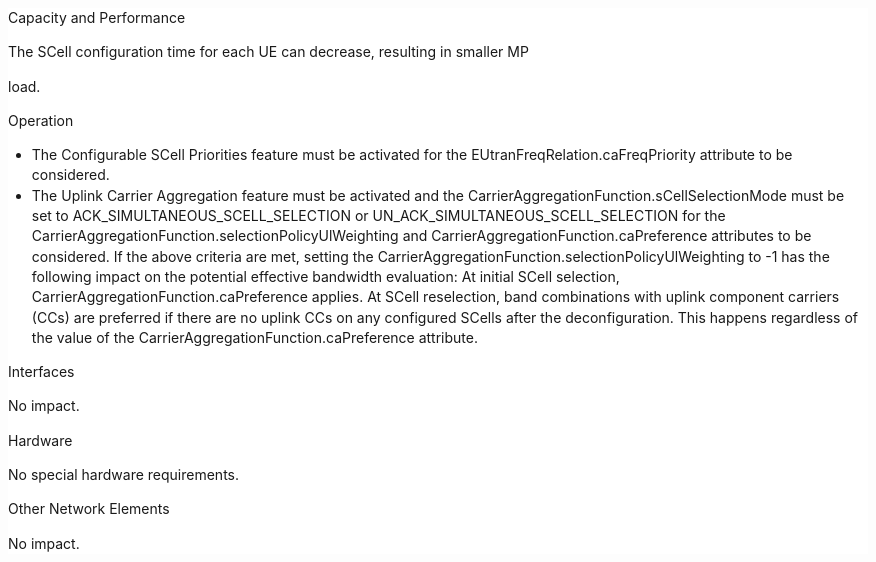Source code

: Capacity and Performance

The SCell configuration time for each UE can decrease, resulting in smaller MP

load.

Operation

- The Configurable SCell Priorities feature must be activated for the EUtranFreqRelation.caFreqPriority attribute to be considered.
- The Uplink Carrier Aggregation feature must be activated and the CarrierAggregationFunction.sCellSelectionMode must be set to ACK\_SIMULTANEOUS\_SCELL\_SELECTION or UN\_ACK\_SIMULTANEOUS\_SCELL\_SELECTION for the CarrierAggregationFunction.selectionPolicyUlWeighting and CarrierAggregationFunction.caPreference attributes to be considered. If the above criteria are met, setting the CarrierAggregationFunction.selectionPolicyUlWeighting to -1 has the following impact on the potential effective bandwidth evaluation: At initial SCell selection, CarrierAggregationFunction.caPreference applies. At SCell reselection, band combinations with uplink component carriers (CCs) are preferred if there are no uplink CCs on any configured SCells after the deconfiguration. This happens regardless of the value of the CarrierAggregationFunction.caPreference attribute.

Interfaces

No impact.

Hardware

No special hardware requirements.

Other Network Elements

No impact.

============

When copying the records above, please match them exactly but leave out all pictures.

Source code

: Capacity and Performance

The SCell configuration time for each UE can decrease, resulting in smaller MP

load.

Operation

- The Configurable SCell Priorities feature must be activated for the EUtranFreqRelation.caFreqPriority attribute to be considered.
- The Uplink Carrier Aggregation feature must be activated and the CarrierAggregationFunction.sCellSelectionMode must be set to ACK\_SIMULTANEOUS\_SCELL\_SELECTION or UN\_ACK\_SIMULTANEOUS\_SCELL\_SELECTION for the CarrierAggregationFunction.selectionPolicyUlWeighting and CarrierAggregationFunction.caPreference attributes to be considered. If the above criteria are met, setting the CarrierAggregationFunction.selectionPolicyUlWeighting to -1 has the following impact on the potential effective bandwidth evaluation: At initial SCell selection, CarrierAggregationFunction.caPreference applies. At SCell reselection, band combinations with uplink component carriers (CCs) are preferred if there are no uplink CCs on any configured SCells after the deconfiguration. This happens regardless of the value of the CarrierAggregationFunction.caPreference attribute.

Interfaces

No impact.

Hardware

No special hardware requirements.

Other Network Elements

No impact.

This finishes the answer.